— WHAT TO DO —
Below are records; reply with nothing but the number of lines in them that contain "María".

— AVAILABLE RECORDS —
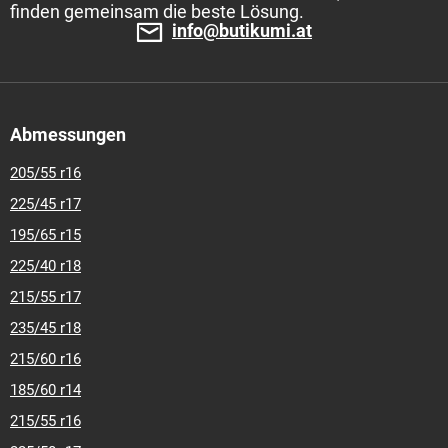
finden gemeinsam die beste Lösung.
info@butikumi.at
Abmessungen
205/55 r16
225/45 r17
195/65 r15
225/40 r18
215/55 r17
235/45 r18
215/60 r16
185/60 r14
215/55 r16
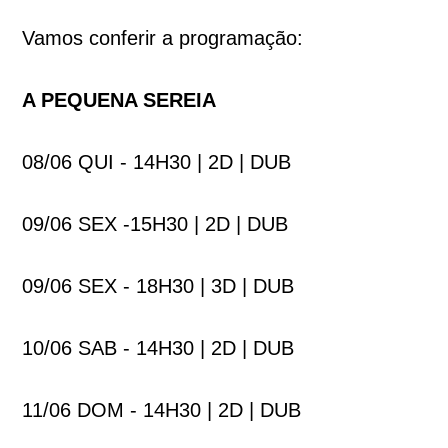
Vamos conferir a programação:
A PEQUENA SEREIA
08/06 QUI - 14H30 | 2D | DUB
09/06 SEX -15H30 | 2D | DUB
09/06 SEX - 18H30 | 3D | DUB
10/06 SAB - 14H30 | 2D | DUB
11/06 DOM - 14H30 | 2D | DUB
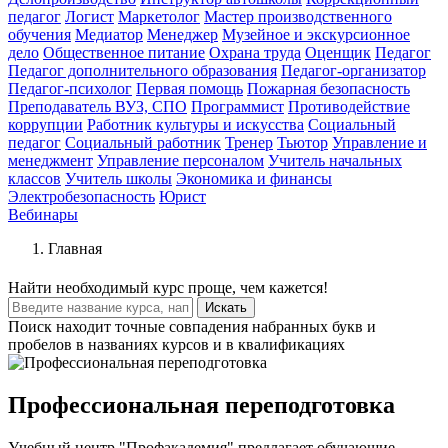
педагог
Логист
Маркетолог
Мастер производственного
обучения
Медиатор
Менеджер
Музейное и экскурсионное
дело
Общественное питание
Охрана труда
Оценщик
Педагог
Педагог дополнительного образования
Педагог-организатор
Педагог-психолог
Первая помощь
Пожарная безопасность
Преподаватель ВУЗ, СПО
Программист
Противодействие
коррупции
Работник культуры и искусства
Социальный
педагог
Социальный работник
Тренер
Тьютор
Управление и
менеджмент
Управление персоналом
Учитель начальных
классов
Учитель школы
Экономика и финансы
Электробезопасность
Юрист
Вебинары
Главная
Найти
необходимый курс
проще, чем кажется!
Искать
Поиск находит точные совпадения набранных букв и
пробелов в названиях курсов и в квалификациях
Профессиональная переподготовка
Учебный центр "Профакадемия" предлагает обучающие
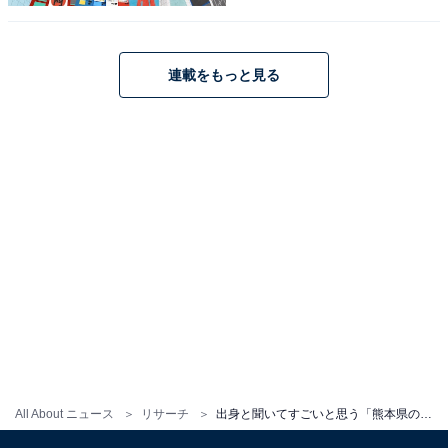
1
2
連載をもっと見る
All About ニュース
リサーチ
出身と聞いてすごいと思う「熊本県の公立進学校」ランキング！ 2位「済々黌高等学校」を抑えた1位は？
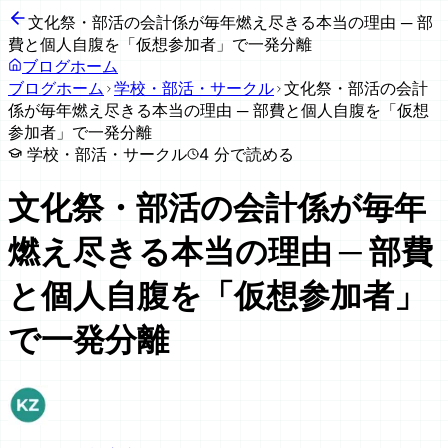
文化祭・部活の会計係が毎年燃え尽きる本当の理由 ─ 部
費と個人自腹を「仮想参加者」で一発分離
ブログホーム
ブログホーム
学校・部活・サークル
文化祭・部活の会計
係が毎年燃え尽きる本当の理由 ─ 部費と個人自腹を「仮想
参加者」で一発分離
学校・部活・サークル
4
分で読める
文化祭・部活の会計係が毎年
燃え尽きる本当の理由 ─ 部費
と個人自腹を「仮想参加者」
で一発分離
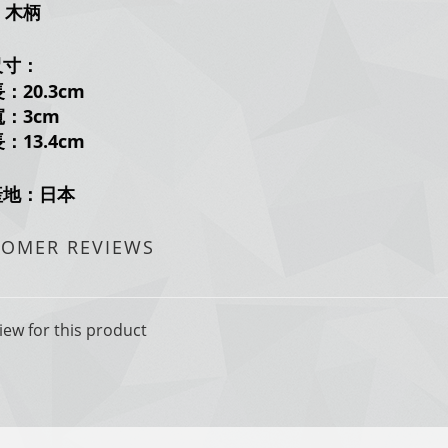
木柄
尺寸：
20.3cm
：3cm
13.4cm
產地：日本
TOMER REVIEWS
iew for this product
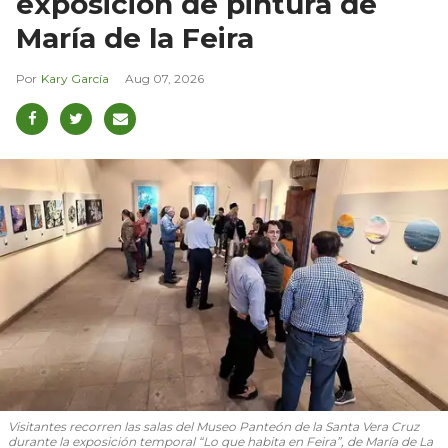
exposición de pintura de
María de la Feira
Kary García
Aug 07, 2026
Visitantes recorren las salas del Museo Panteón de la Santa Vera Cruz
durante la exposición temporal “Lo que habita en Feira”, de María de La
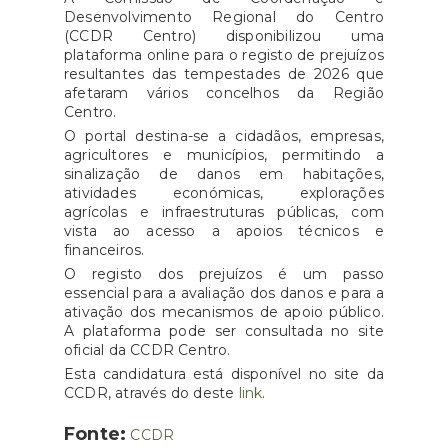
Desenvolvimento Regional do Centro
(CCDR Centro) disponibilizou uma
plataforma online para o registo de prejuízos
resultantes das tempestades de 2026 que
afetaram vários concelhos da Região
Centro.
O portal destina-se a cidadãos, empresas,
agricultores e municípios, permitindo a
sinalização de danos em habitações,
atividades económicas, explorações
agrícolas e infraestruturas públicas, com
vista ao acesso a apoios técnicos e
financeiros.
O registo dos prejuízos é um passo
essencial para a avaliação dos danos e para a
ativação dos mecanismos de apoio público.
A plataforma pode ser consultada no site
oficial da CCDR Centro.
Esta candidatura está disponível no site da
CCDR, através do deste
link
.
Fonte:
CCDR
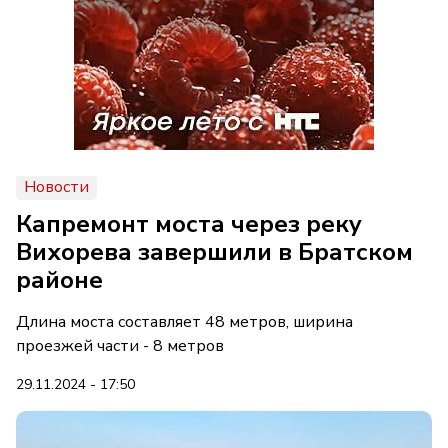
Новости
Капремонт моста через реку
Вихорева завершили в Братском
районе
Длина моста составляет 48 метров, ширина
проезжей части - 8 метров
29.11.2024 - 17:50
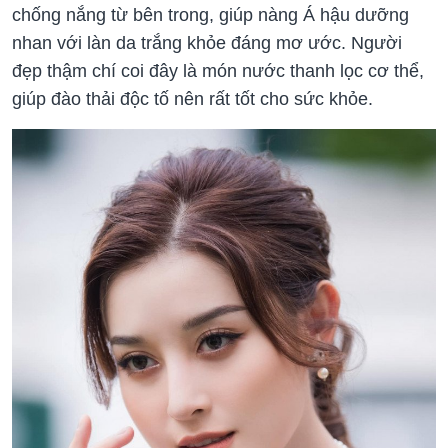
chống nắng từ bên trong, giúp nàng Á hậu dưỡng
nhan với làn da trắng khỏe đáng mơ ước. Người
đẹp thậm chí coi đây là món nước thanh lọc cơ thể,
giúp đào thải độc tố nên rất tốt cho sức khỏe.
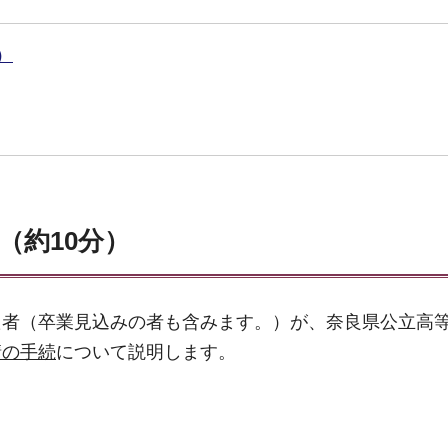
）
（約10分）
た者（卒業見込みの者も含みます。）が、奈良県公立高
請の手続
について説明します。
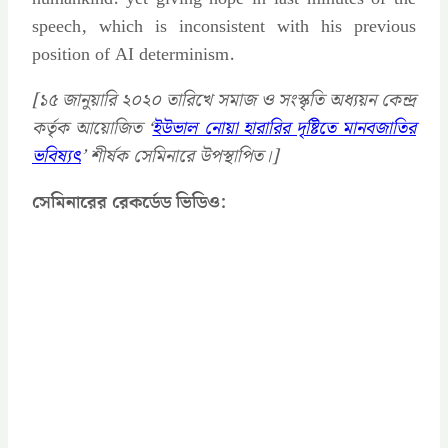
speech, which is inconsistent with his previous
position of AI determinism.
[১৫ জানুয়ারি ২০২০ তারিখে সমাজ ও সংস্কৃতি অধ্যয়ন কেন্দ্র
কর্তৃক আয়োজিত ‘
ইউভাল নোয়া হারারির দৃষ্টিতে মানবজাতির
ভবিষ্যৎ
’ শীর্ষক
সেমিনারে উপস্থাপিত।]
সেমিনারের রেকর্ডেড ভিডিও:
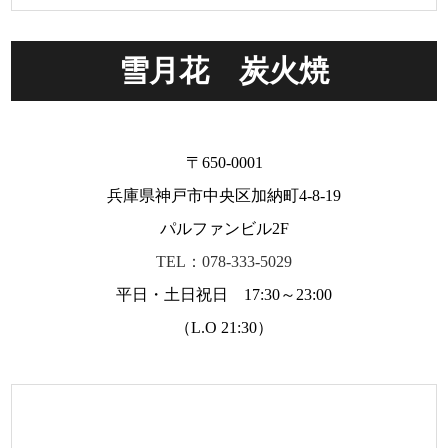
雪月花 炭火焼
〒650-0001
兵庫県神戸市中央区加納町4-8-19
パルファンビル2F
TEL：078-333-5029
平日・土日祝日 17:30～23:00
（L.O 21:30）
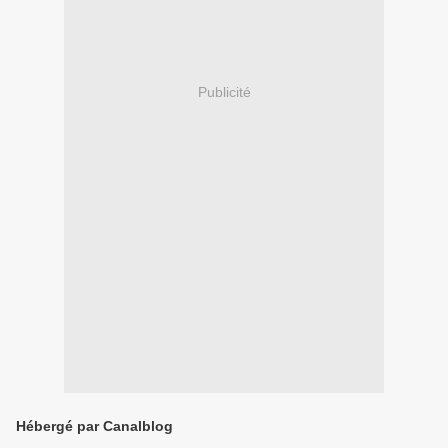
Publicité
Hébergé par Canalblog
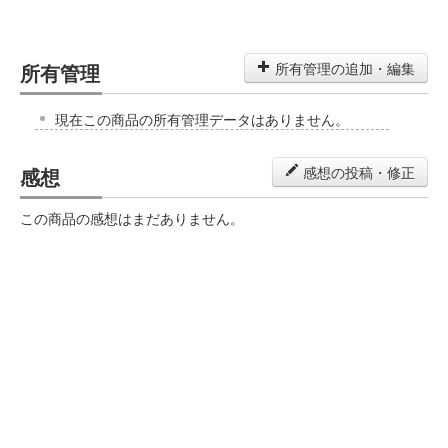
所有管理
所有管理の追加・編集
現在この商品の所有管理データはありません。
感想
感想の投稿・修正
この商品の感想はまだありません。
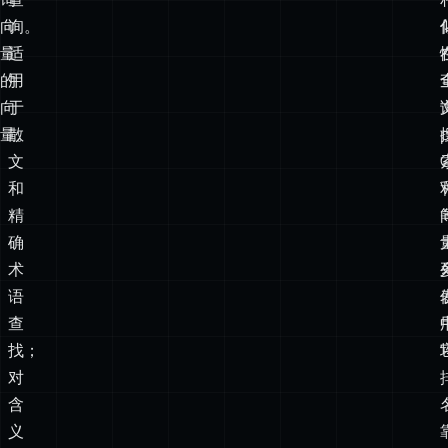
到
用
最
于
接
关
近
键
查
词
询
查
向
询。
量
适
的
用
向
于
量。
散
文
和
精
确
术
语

--

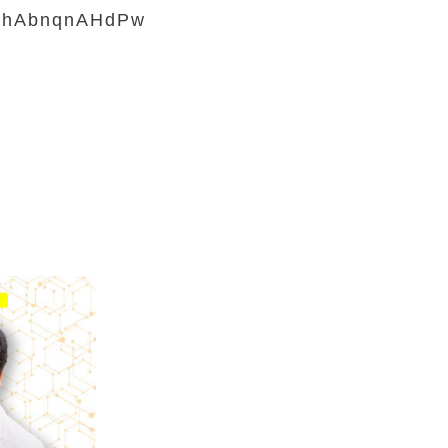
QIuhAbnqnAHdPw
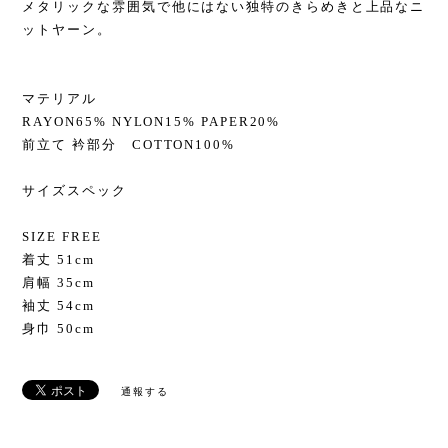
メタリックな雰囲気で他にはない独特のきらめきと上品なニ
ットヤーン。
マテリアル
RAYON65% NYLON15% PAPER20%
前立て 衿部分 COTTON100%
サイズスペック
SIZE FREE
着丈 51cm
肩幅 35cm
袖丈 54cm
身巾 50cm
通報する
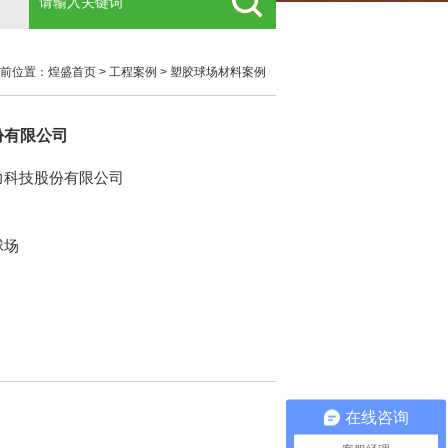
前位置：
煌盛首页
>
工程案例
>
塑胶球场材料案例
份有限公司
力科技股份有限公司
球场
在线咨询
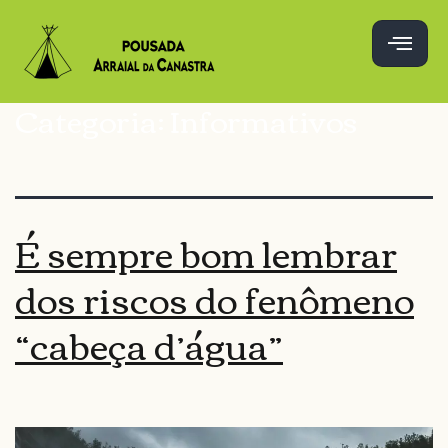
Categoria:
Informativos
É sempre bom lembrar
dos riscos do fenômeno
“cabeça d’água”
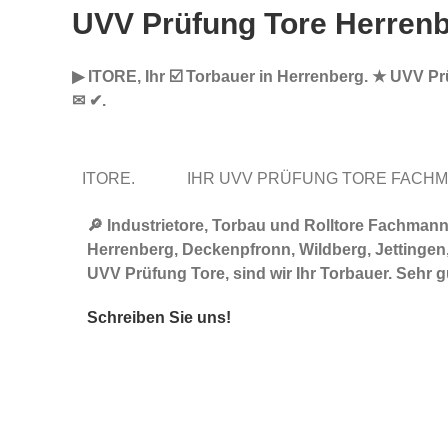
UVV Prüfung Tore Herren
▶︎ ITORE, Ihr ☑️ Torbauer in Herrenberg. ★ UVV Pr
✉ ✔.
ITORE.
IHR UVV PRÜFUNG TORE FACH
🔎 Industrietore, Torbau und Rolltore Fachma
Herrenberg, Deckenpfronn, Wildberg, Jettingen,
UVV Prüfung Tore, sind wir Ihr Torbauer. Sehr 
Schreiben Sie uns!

* * *

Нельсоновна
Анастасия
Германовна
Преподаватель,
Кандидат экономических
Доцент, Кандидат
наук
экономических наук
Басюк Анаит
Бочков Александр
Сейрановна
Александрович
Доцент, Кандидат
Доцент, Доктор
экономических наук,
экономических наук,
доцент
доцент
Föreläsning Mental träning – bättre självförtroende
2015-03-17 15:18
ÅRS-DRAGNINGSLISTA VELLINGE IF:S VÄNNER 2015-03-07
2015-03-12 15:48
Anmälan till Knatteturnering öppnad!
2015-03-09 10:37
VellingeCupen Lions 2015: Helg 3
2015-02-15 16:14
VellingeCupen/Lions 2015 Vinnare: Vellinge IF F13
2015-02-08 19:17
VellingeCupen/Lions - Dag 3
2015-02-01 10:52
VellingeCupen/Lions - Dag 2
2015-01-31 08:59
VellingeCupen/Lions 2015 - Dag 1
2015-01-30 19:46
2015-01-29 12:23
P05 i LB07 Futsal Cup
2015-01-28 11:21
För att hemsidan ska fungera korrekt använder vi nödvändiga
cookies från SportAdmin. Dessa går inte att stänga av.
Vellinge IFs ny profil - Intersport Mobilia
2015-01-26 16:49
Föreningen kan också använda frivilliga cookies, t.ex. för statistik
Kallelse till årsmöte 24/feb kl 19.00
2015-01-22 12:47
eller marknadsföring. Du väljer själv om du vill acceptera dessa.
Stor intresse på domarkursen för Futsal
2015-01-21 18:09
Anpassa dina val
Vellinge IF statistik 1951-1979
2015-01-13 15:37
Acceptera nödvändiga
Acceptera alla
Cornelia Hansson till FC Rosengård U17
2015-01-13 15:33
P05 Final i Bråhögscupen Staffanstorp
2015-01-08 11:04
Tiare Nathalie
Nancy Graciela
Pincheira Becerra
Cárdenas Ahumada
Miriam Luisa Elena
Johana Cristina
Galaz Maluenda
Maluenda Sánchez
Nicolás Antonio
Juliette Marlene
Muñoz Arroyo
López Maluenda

— FINAL ANSWER —
2